By George Giltner, Adv. Master Gardener, MS Biology

If you have planted Satsuma’s or other citrus within the past 3 years, chances are that the leaves have been mined by the citrus leaf miner, Phyllocnistis citrella.  Close observation of the distorted wrinkled leaves will show the twisting larval tunnels, larval frass trail, and possibly the live larvae itself.

When the larvae are near the leaf marginal edge, use a fingernail to extract one.  Then you have successfully controlled one leaf miner, needless to mention that several hundred that may be ready to hatch from recently laid eggs by the 2 mm long adult female moths.  The singly laid eggs hatch after 4 to 5 days, then begin their mining operations for over a month, usually from midsummer to early winter.  The leaf distortions and curls are caused by the destruction of upper and lower cellular tissue.

juvenile leafminer

The larva of a leafminer feeding between the top & bottom surfaces of a citrus leaf. Photo by UFL Extension.

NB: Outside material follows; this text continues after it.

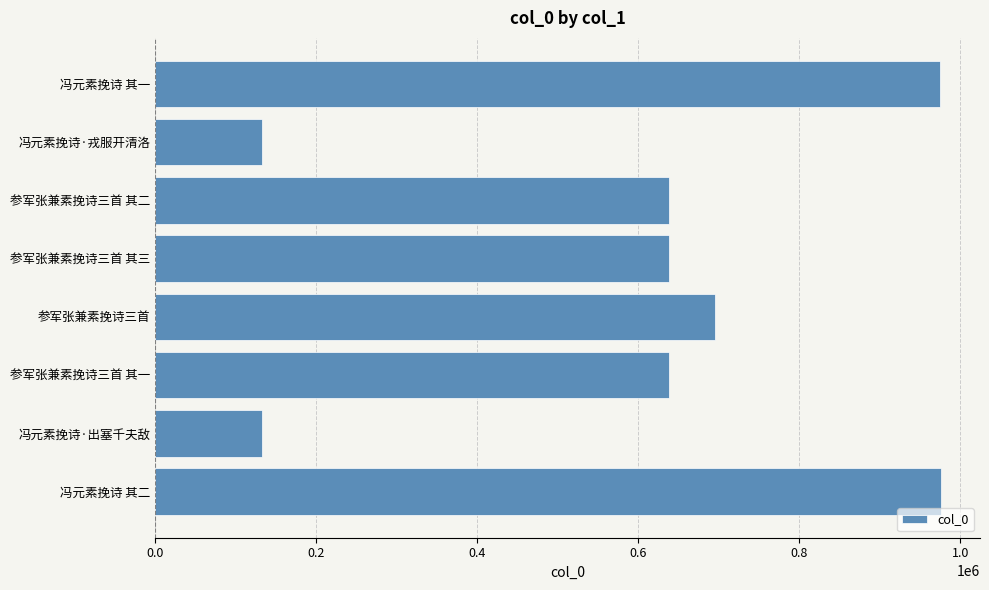

Between 冯元素挽诗·戎服开清洛 and 参军张兼素挽诗三首 其三, which is larger?

参军张兼素挽诗三首 其三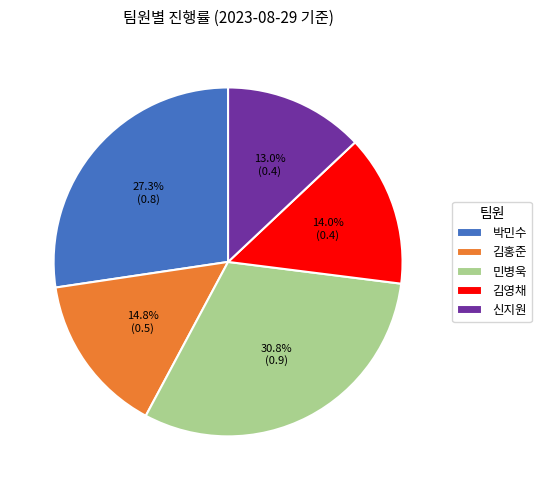

Do 민병욱 and 김영채 together represent more than half of the pie?

No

As you review the entire citrus plant, notice the pattern of infestation.  New fast growing and tender leaves are infected, but the hardened thicker leaves are resistant to leaf miners.  Therefore activities that stimulate rapid plant growth like pruning, vertical water sprout growth, and heavy fertilization actually make your citrus more favorable to citrus leaf miners.  Also notice that older (4+ years) trees are not impacted like younger trees.  The aged and hardened older leaves cannot be penetrated and mined like fresh leaves.

Commercial products containing imidacloprid, a systemic insecticide, have been used during periods of flushing (rapid growth) of young citrus.  These soil or irrigation treatments can protect the plants for up to 3 months.  However, there is concern over the use of this insecticide and its effect on bees.  The systemic insecticide will be inside plant tissues, pollen, and nectar.  Experts report that use of this chemical is one of the many possible causes of bee decline and colony collapse disorder (CCD).  The European Food Safety Authority (Jan. 2013) stated that neonicotinoids (imidachoprid) pose an unacceptably high risk to bees.

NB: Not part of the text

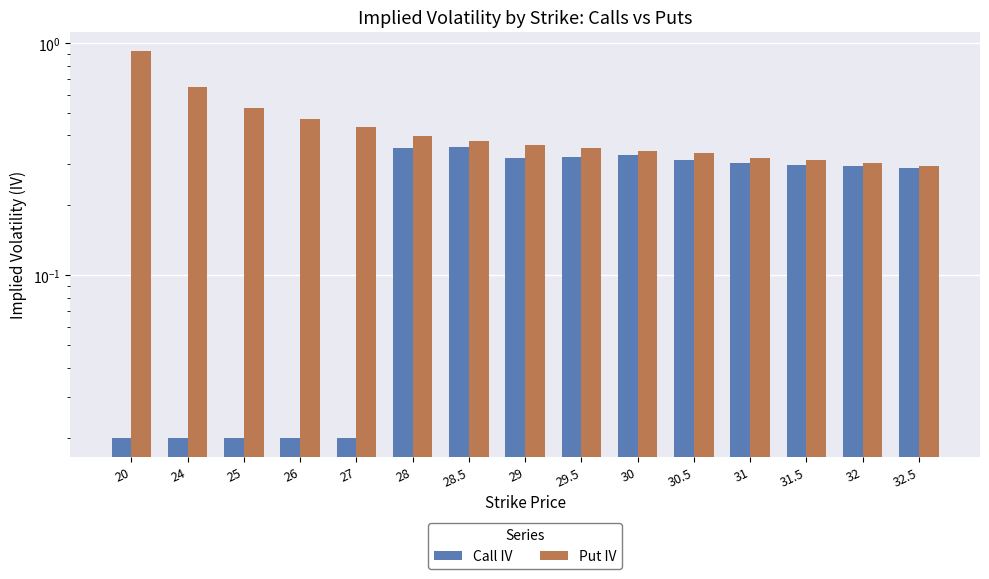

How many bars are there in total?

30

If you are an internet user, some suggestions for leaf miner control are absolutely hilarious.  One suggests using moth balls.  The response was to take good aim at the moths to be effective.  Another was to use Sevin, but the larvae is tunneled and protected by the waxy leaf cuticle.

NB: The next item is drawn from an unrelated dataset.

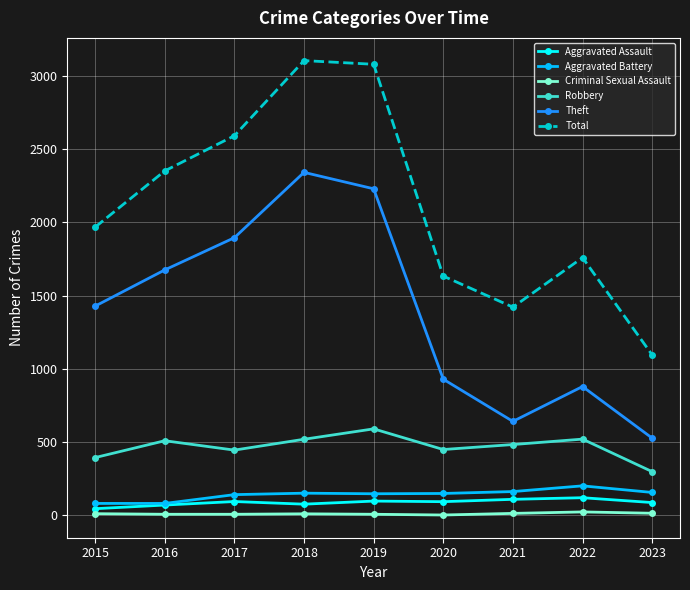

What is the maximum value for Aggravated Assault?

121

Biological control can be the most effective means of control.  Worldwide, 39 parasites of CLM have been identified.  14+ natural enemies (many wasps) have been identified within the U.S.  Since the initial identification of CLM in Homestead, Florida (1993), it has spread throughout the South into Louisiana and Texas.  It is now a common pest.  However recent research has shown up to 90% mortality due to endemic beneficial insects.  The message from researchers is to not use wide range killing insecticides (malathion, carbaryl, and pyrethroids) that destroy beneficial predators of citrus leaf miner.  Better control with less environmental impact can be obtained by using spinosad formulated products like Conserve, Green Light Spinosad, Success, Leafminer & Tent Caterpillar Spray, etc.

adult leafminer UF pic

Adult Leafminer. Photo by Florida Extension

Gardeners and homeowners of citrus may choose to not treat citrus for citrus leaf miners.  That is correct – do nothing and let nature take its course (Dr. Malcolm Manner, UFC) .  Young citrus will be infected and look ugly for several years.  Nature will begin to supply CLM predators without the use of harmful insecticides.  The mature hardy thick green leaves develop.  Then the citrus tree matures into its round dark green form.